#### Record excerpts:
•••••

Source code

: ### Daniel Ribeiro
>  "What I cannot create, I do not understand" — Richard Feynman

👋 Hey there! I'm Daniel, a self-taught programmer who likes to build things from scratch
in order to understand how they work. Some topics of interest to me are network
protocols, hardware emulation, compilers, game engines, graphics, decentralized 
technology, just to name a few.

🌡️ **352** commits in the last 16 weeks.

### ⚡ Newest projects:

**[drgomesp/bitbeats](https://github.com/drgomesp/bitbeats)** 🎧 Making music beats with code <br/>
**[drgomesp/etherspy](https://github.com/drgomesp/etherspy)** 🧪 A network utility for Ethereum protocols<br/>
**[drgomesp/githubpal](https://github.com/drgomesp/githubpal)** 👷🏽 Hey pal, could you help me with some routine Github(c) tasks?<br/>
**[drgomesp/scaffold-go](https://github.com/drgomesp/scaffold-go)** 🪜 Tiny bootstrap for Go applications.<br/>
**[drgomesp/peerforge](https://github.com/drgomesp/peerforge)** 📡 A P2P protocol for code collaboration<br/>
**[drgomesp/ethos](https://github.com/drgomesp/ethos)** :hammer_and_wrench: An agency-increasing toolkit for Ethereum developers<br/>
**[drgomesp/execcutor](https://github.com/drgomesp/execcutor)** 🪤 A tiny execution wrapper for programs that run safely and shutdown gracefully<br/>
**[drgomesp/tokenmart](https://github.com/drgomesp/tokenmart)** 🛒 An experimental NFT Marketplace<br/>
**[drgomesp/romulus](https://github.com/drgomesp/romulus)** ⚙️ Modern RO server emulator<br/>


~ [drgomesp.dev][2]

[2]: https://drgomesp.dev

•••••

#### Work instructions:
Copy all of the material above without changing a single character.

#### Exercise response:
Source code

: ### Daniel Ribeiro
>  "What I cannot create, I do not understand" — Richard Feynman

👋 Hey there! I'm Daniel, a self-taught programmer who likes to build things from scratch
in order to understand how they work. Some topics of interest to me are network
protocols, hardware emulation, compilers, game engines, graphics, decentralized 
technology, just to name a few.

🌡️ **352** commits in the last 16 weeks.

### ⚡ Newest projects:

**[drgomesp/bitbeats](https://github.com/drgomesp/bitbeats)** 🎧 Making music beats with code <br/>
**[drgomesp/etherspy](https://github.com/drgomesp/etherspy)** 🧪 A network utility for Ethereum protocols<br/>
**[drgomesp/githubpal](https://github.com/drgomesp/githubpal)** 👷🏽 Hey pal, could you help me with some routine Github(c) tasks?<br/>
**[drgomesp/scaffold-go](https://github.com/drgomesp/scaffold-go)** 🪜 Tiny bootstrap for Go applications.<br/>
**[drgomesp/peerforge](https://github.com/drgomesp/peerforge)** 📡 A P2P protocol for code collaboration<br/>
**[drgomesp/ethos](https://github.com/drgomesp/ethos)** :hammer_and_wrench: An agency-increasing toolkit for Ethereum developers<br/>
**[drgomesp/execcutor](https://github.com/drgomesp/execcutor)** 🪤 A tiny execution wrapper for programs that run safely and shutdown gracefully<br/>
**[drgomesp/tokenmart](https://github.com/drgomesp/tokenmart)** 🛒 An experimental NFT Marketplace<br/>
**[drgomesp/romulus](https://github.com/drgomesp/romulus)** ⚙️ Modern RO server emulator<br/>


~ [drgomesp.dev][2]

[2]: https://drgomesp.dev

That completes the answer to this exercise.